= Ian Shuttleworth =

Northern Irish theatre critic and author (born 1963)

Terence Ian Shuttleworth (born 6 July 1963 in Belfast, UK) is a retired Northern Irish theatre critic and author. He was one of the senior theatre critics for the Financial Times from May 2007 to March 2019, and editor and publisher of Theatre Record magazine from 2004 until 2016. In March 2019 he left the UK for Germany.

Educated at the Royal Belfast Academical Institution with a double first class degree in English literature from Queens' College, Cambridge, he wrote reviews for the Financial Times, and occasionally The Sunday Times, The Guardian, London Evening Standard, The Observer, The Independent, Daily Mail, The Sun, The Scotsman, The Stage, Stagebill, Plays & Players, Screen International, Broadcast, OK!, and City Life.

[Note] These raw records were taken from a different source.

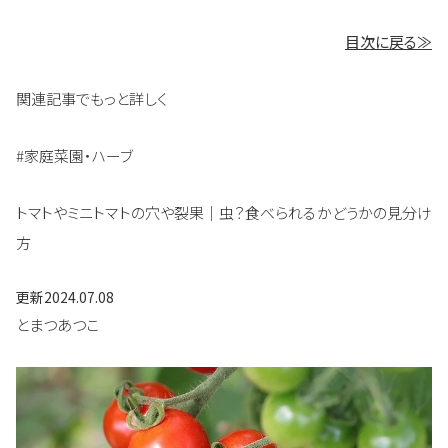
目次に戻る≫
関連記事でもっと詳しく
#家庭菜園・ハーブ
トマトやミニトマトの穴や裂果｜虫？食べられるかどうかの見分け
方
更新
2024.07.08
とまつあつこ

His 1994 book Ken & Em (Headline Books, 1994), is an unauthorised biography of Kenneth Branagh and Emma Thompson. He also made a contribution to the book Reading the Vampire Slayer: An Unofficial Critical Companion to Buffy and Angel (Tauris Parke, 2001).

He was profiled in one of the four episodes of the 1998 documentary television series about critics, Critical Condition by Jon Ronson.